Скрипнуло дерево, Уразов мгновенно схватился за пистолет, готовый всадить пулю в любого, кто вольно или невольно оказался бы рядом.
— Я отсчитал верно. Ты, Мотя, продолжай, а я пока покурю. — Когда зажигал спичку, уловил дрожание пальцев. Постарался унять дрожь — тщетно. И вдруг донеслось долгожданное:
— Есть! У вас глаз — алмаз, Ярослав Степанович.
Заступы быстрее заходили в их руках.
ГЛАВА X
Седьмого декабря 1941 года Кейтель подписал приказ о начале операции «Ночь и туман», предусматривавший массовый угон трудоспособного населения и антифашистски настроенных борцов Сопротивления из оккупированных стран. Двадцать первого марта 1942 года генеральным уполномоченным по использованию рабочей силы назначили гауляйтера Тюрингии Фрица Заукеля. У него были личные полномочия фюрера: «Неуклонно расширять приток иностранной рабочей силы на службу в военную промышленность с тем, чтобы как можно больше немецких рабочих призывных возрастов было освобождено для службы в действующей армии».

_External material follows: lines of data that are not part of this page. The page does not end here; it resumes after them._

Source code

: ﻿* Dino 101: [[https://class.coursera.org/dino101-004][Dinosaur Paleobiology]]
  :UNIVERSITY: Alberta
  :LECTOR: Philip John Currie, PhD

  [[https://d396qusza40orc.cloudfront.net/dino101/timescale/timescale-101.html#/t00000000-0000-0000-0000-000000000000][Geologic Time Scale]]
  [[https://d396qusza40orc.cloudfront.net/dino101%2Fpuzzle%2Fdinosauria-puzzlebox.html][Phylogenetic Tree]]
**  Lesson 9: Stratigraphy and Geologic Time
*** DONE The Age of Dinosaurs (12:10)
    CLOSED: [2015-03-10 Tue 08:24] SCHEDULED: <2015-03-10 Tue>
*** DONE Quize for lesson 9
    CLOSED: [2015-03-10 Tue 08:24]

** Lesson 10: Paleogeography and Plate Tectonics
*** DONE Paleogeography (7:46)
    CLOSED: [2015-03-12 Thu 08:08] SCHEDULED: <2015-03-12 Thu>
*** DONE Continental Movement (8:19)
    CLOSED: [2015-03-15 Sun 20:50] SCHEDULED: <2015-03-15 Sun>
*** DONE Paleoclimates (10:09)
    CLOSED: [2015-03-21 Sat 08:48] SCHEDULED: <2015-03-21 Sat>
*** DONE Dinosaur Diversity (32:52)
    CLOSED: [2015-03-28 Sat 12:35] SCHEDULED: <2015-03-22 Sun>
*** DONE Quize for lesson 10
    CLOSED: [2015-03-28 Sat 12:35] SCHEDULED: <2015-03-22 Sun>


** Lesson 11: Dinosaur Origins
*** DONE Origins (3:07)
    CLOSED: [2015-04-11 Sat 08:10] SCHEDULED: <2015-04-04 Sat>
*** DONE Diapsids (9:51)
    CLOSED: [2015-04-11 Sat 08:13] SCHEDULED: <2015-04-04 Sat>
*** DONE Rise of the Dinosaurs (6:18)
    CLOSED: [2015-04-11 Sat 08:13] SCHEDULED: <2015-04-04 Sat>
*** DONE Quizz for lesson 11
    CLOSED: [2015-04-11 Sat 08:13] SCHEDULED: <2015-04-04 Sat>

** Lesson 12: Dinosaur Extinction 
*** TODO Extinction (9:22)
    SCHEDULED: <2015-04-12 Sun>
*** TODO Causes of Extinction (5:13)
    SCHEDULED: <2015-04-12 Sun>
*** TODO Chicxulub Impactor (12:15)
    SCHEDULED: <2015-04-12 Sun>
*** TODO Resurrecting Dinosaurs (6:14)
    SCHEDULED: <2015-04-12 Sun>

Спустя год с небольшим, двадцать третьего декабря 1942 года, генеральный уполномоченный по использованию рабочей силы доложил фюреру, что он гарантирует призыв двух миллионов имеющих броню в вермахт и что эти два миллиона могут быть заменены тремя миллионами иностранных рабочих, среди которых будет 1 750 тысяч военнопленных, 570 тысяч французских, бельгийских и голландских рабочих, 1 480 тысяч «восточных рабочих», то есть польских и советских гражданских лиц. К концу 1942 года число иностранных рабочих в Германии достигло 6 миллионов, а к концу войны — 8 миллионов. 8 миллионов выживших из 14 миллионов угнанных в Германию.
Одним из тех, кто добровольно выехал в Германию в качестве иностранного рабочего, был учитель из Эстонии Томас Шмидт. Он преподавал в начальных классах Таллинской гимназии математику, ему было в 1941 году 23 года, он свободно говорил по-немецки. Был он человеком одиноким и бесхитростно сказал, что его привлекают две возможности — получить продуктовую карточку выше средней категории и посмотреть Германию, родину его матери, в которой не бывал никогда. В самом начале 1942 года Томас Шмидт прибыл в Кенигсберг. Его направили на завод, выпускавший минометы. Был рабочим, старшим рабочим, помощником мастера. Человеком слыл замкнутым, нелюдимым, казалось, вся его цель состояла в том, чтобы заработать как можно больше, жениться и осесть в Германии.
…В летние дни 1941 года в Таллине и его пригородах была оставлена для работы, рассчитанной на далекое будущее, группа советских разведчиков. Этой группе предписывалось как можно глубже проникнуть в сферу германской жизни, а потом, отхлынув вместе с немецкой волной на запад, ждать распоряжений.